TORONTO – The Toronto stock market is in for a volatile week as traders deal with uncertainty surrounding intervention in Syria’s civil war and speculation about whether the latest jobs data will further persuade the U.S. Federal Reserve to start winding up a key stimulus program.
On top of that, September has a well-deserved reputation of being a negative month for equity markets.
“You have seasonality, uncertainty with the Fed, uncertainty with Syria, the economic impact to what’s going on in the Mideast,” said Philip Petursson, director of institutional equities at Manulife Asset Management.
“Syria will influence or impact oil prices, which could impact gasoline prices, which is a drag on economic growth in the back half of the year. There’s a lot of uncertainty.”
The TSX closed last week lower but registered a 1.33 per cent gain for the month of August led by gains in gold stocks as investors bought up oversold gold miners while gold prices hit US$1,420 an ounce this week, a 3 1/2 month high amid escalating tensions in the Middle East and volatile currency markets.
Base metal miners also had a strong month on improving economic data out of China, the world’s biggest consumer of copper.
The TSX actually outperformed U.S. markets, with the Dow industrials and the S&P 500 both falling away from recent highs that left the Dow up about 20 per cent for the year.
The Dow ended the month down 4.44 per cent, partly because of profit taking.
Markets were volatile last week as traders tried to assess whether the U.S. will lead a military strike to punish the Syrian government after an alleged chemical weapons attack.
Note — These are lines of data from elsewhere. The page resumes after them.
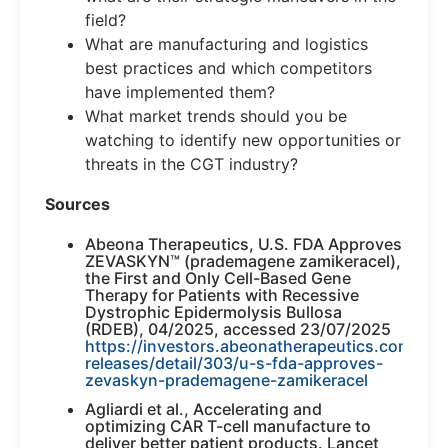
field?
What are manufacturing and logistics
best practices and which competitors
have implemented them?
What market trends should you be
watching to identify new opportunities or
threats in the CGT industry?
Sources
Abeona Therapeutics, U.S. FDA Approves
ZEVASKYN™ (prademagene zamikeracel),
the First and Only Cell-Based Gene
Therapy for Patients with Recessive
Dystrophic Epidermolysis Bullosa
(RDEB), 04/2025, accessed 23/07/2025
https://investors.abeonatherapeutics.com/pre
releases/detail/303/u-s-fda-approves-
zevaskyn-prademagene-zamikeracel
Agliardi et al., Accelerating and
optimizing CAR T-cell manufacture to
deliver better patient products. Lancet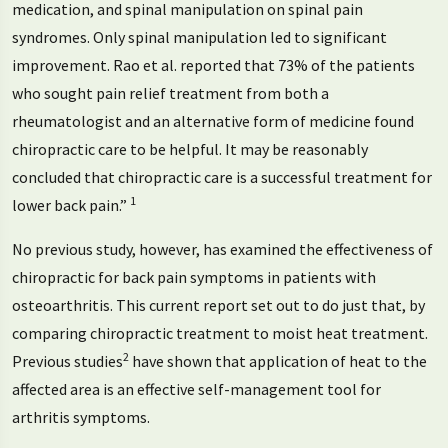
medication, and spinal manipulation on spinal pain
syndromes. Only spinal manipulation led to significant
improvement. Rao et al. reported that 73% of the patients
who sought pain relief treatment from both a
rheumatologist and an alternative form of medicine found
chiropractic care to be helpful. It may be reasonably
concluded that chiropractic care is a successful treatment for
1
lower back pain.”
No previous study, however, has examined the effectiveness of
chiropractic for back pain symptoms in patients with
osteoarthritis. This current report set out to do just that, by
comparing chiropractic treatment to moist heat treatment.
2
Previous studies
have shown that application of heat to the
affected area is an effective self-management tool for
arthritis symptoms.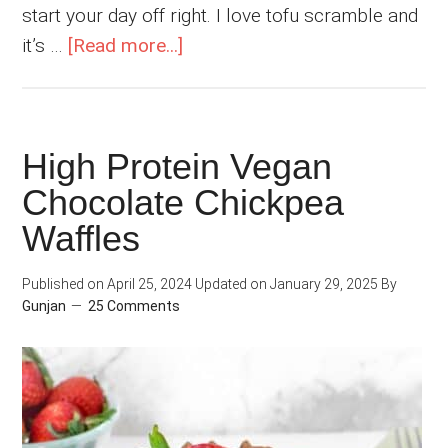
start your day off right. I love tofu scramble and
about
it’s …
[Read more...]
Easy
Vegan
Chickpea
High Protein Vegan
Scramble
Chocolate Chickpea
Waffles
Published on
April 25, 2024
Updated on
January 29, 2025
By
Gunjan
25 Comments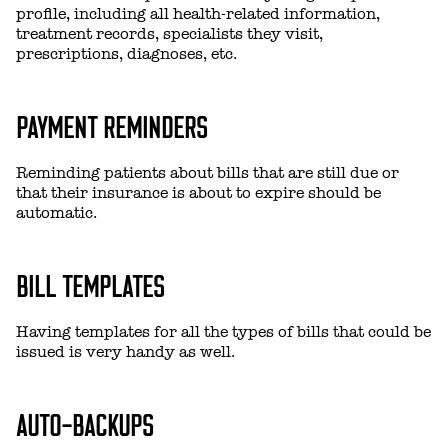
profile, including all health-related information,
treatment records, specialists they visit,
prescriptions, diagnoses, etc.
PAYMENT REMINDERS
Reminding patients about bills that are still due or
that their insurance is about to expire should be
automatic.
BILL TEMPLATES
Having templates for all the types of bills that could be
issued is very handy as well.
AUTO-BACKUPS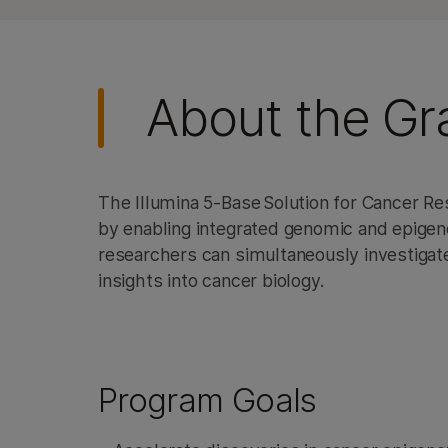
About the Gr
The Illumina 5-Base Solution for Cancer R
by enabling integrated genomic and epigenom
researchers can simultaneously investigat
insights into cancer biology.
Program Goals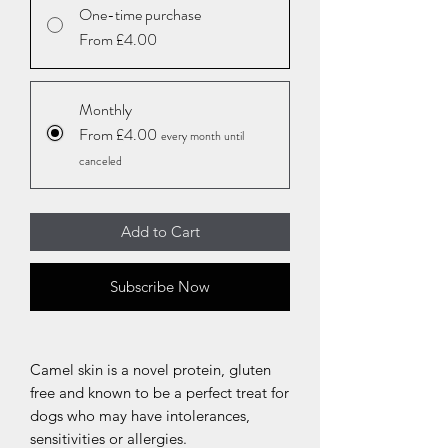
One-time purchase
From £4.00
Monthly
From £4.00
every month until
canceled
Add to Cart
Subscribe Now
Camel skin is a novel protein, gluten
free and known to be a perfect treat for
dogs who may have intolerances,
sensitivities or allergies.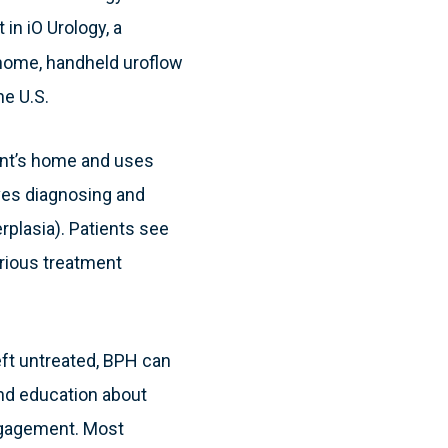
in iO Urology, a
home, handheld uroflow
he U.S.
ient’s home and uses
oves diagnosing and
plasia). Patients see
arious treatment
eft untreated, BPH can
and education about
engagement. Most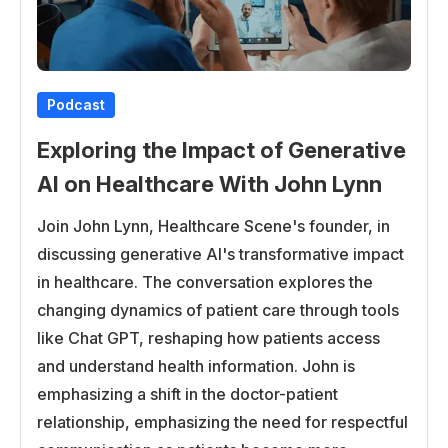
that we can better meet our patient needs,
especially since we have such a diverse patient
population and the type of people that we serve.
Podcast
Bryce
Exploring the Impact of Generative
Getting into the perfect little segue, getting into the
patient’s needs and kind of healthcare delivery, how
AI on Healthcare With John Lynn
do healthcare practices prioritize patients’ patients’
Join John Lynn, Healthcare Scene's founder, in
requirements? How does all of that impact this kind
discussing generative AI's transformative impact
of healthcare delivery?
in healthcare. The conversation explores the
Jessica
changing dynamics of patient care through tools
like Chat GPT, reshaping how patients access
Well, healthcare, of course, prioritizes patient
and understand health information. John is
requirements because we’re ultimately responsible
emphasizing a shift in the doctor-patient
for patient care. You know, our goal is to work
relationship, emphasizing the need for respectful
alongside patients to ensure they’re getting what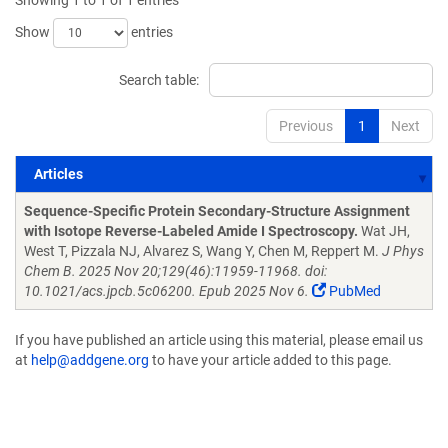
Showing 1 to 1 of 1 entries
Show
entries
Search table:
Previous
1
Next
Articles
Articles
Sequence-Specific Protein Secondary-Structure Assignment
with Isotope Reverse-Labeled Amide I Spectroscopy.
Wat JH,
West T, Pizzala NJ, Alvarez S, Wang Y, Chen M, Reppert M.
J Phys
Chem B. 2025 Nov 20;129(46):11959-11968. doi:
10.1021/acs.jpcb.5c06200. Epub 2025 Nov 6.
PubMed
If you have published an article using this material, please email us
at
help@addgene.org
to have your article added to this page.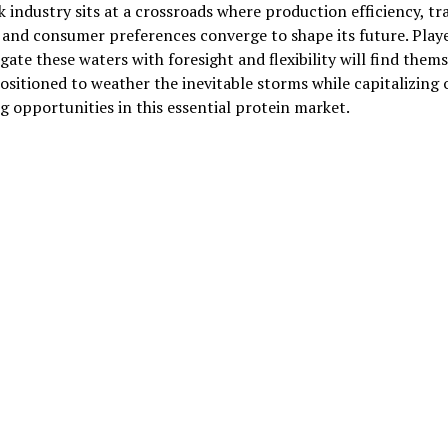
 industry sits at a crossroads where production efficiency, tr
, and consumer preferences converge to shape its future. Play
gate these waters with foresight and flexibility will find them
ositioned to weather the inevitable storms while capitalizing 
 opportunities in this essential protein market.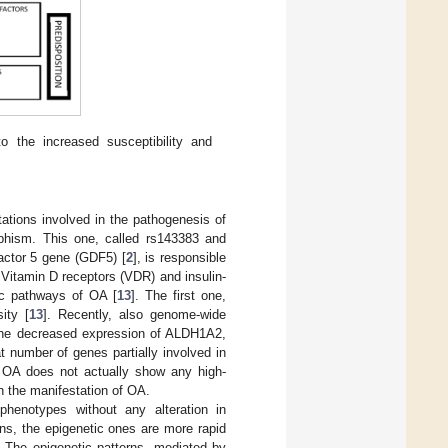
 the increased susceptibility and
ations involved in the pathogenesis of
phism. This one, called rs143383 and
factor 5 gene (GDF5) [
2
], is responsible
 Vitamin D receptors (VDR) and insulin-
gic pathways of OA [
13
]. The first one,
ity [
13
]. Recently, also genome-wide
 the decreased expression of ALDH1A2,
t number of genes partially involved in
t OA does not actually show any high-
in the manifestation of OA.
phenotypes without any alteration in
ns, the epigenetic ones are more rapid
 The epigenetic patterns, mediated by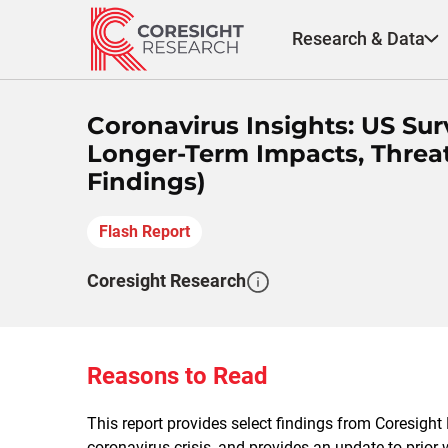
Skip
to
Research & Data
content
Coronavirus Insights: US S
Longer-Term Impacts, Threat
Findings)
Flash Report
Coresight Research
Reasons to Read
This report provides select findings from Coresight
coronavirus crisis, and provides an update to prior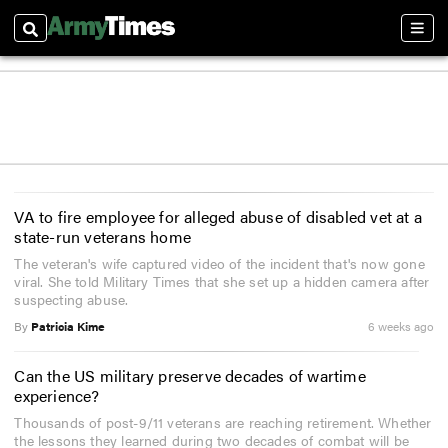
Search
Sect
VA to fire employee for alleged abuse of disabled vet at a
state-run veterans home
The veteran's wife captured video of the incident that's now gone
viral. She told Military Times that she set up a hidden camera after
suspecting abuse.
By
Patricia Kime
6 weeks ago
Can the US military preserve decades of wartime
experience?
Thousands of post-9/11 veterans are reaching retirement. Whether
the lessons they learned during two decades of combat will be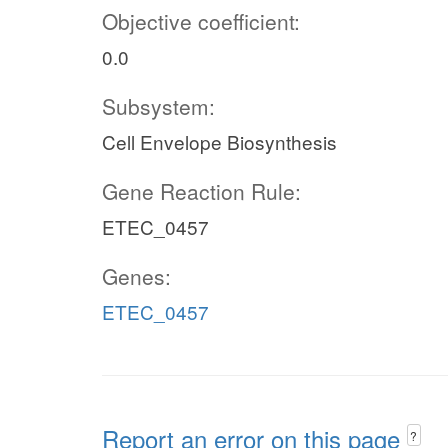
Objective coefficient:
0.0
Subsystem:
Cell Envelope Biosynthesis
Gene Reaction Rule:
ETEC_0457
Genes:
ETEC_0457
Report an error on this page
?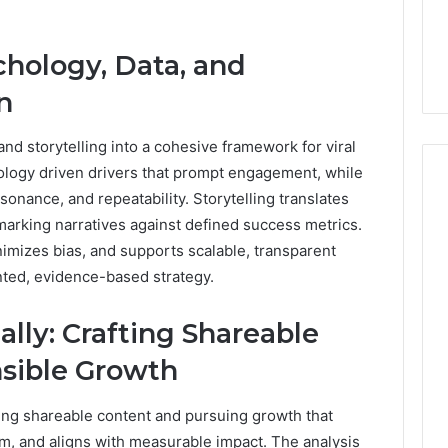
7, 662993288,
Complete Guide to
Choosing
6, 640010597,
Choosing the Right
the
chology, Data, and
6 & 660121122
Trading Partner
Right
Trading
n
Partner
and storytelling into a cohesive framework for viral
hology driven drivers that prompt engagement, while
sonance, and repeatability. Storytelling translates
marking narratives against defined success metrics.
nimizes bias, and supports scalable, transparent
nted, evidence-based strategy.
lly: Crafting Shareable
sible Growth
ting shareable content and pursuing growth that
, and aligns with measurable impact. The analysis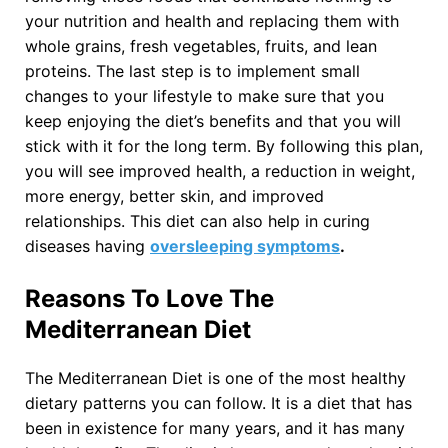
your nutrition and health and replacing them with
whole grains, fresh vegetables, fruits, and lean
proteins. The last step is to implement small
changes to your lifestyle to make sure that you
keep enjoying the diet’s benefits and that you will
stick with it for the long term. By following this plan,
you will see improved health, a reduction in weight,
more energy, better skin, and improved
relationships. This diet can also help in curing
diseases having
oversleeping symptoms
.
Reasons To Love The
Mediterranean Diet
The Mediterranean Diet is one of the most healthy
dietary patterns you can follow. It is a diet that has
been in existence for many years, and it has many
The international aid group Doctors Without Borders says at least 355 people were killed in the Aug. 21 attack in a suburb of the Syrian capital of Damascus.
“It seems like the U.S. is determined to make a strike in absence of UN support and that will create a fair bit of uncertainty in the marketplace,” said Petursson.
Traders will also look ahead to mid-September and the Federal Reserve’s next interest rate meeting.
Suspense has been building since late May when Fed chairman Ben Bernanke first mentioned the possibility that the central bank might cut back on its monthly US$85 billion of bond purchases, which have kept long term rates low and encouraged a rally on many stock markets this year.
Some analysts think that traders have accepted the strong possibility that the Fed will start cutting back on those asset purchases this month and wrap them up by mid-2014. The big question is the pace of that tapering.
“I think it has been priced into the markets,” said Andrew Pyle, Senior Wealth Advisor and Portfolio Manager at ScotiaMcLeod in Peterborough, Ont.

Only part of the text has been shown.